The EPA is talking out both sides of its mouth on carbon capture and storage (CCS) technology. On one side, it is proposing that all new coal-fired power plants in the U.S. use it, while on the other, saying that the technology is prohibitively expensive and therefore not required for chemical plants. Such inconsistency suggests a political, rather than scientific, mission and sets it up for legal challenges.

CCS theoretically separates carbon dioxide from exhaust and pumps it into underground reservoirs for storage. It is still at the theoretical stage because it has not been demonstrated on a large-scale power plant anywhere in the world. It has also been estimated to increase capital costs by 25 percent. Since the Clean Air Act requires the EPA’s regulations use technology that is both adequately demonstrated and reasonably costly, CCS mandates seem to be precluded on two fronts.

Regional EPA offices have recognized this. On Nov. 25th, the Texas office decided that Exxon Mobil would not have to install the technology in its planned chemical plant (which also produces carbon dioxide) in Harris County because it would be prohibitively expensive. Though the Sierra Club challenged this decision, two weeks ago, three administrative judges on the Environmental Appeals Board upheld it, saying that the “addition of CCS would increase the total capital project costs by more than 25 percent.”

But the EPA head office keeps plowing ahead with its CCS regulation for power plants, planning to propose similar rules for existing plants on June 2. It defends CCS as economically viable despite its own proposals putting capital cost increases at 35 percent. Administrator Gina McCarthy recently said, “CCS is a technology that is feasible. It is ready today.” But many technical experts, including Nobel Prize-winning Burton Richter say otherwise, declaring the technology unready for widespread implementation.

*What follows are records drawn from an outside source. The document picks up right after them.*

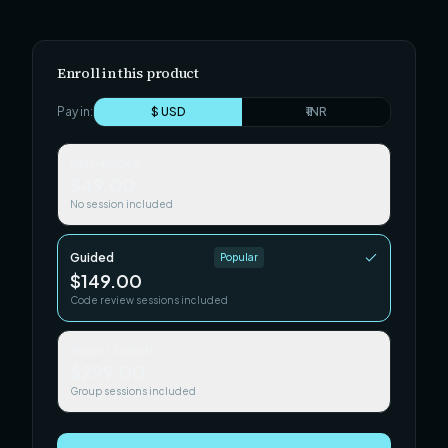
Enroll in this product
Pay in:
$ USD
₹ INR
Self-paced
$49.00
No session included
Guided
Popular
$149.00
Code review sessions included
Team / Cohort
$299.00
Group sessions included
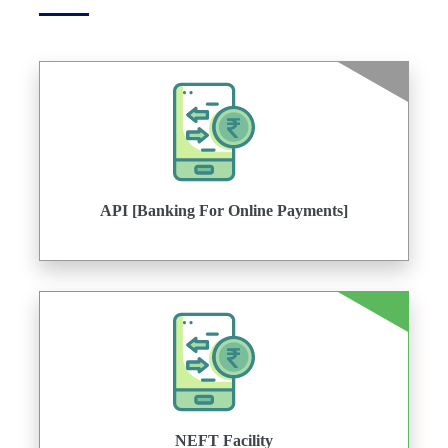
API [Banking For Online Payments]
NEFT Facility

In addition to making it look unscientific, the EPA’s flip-flopping on the issue sets it up for legal challenge. How can the federal office find it economically viable for one application while at the same time its regional ones find it prohibitively expensive for another? Using the Texas decision as precedent, legal challengers can claim that the mandate is unlawful under the Clean Air Act because it’s cost prohibitive. Let the lawsuits begin.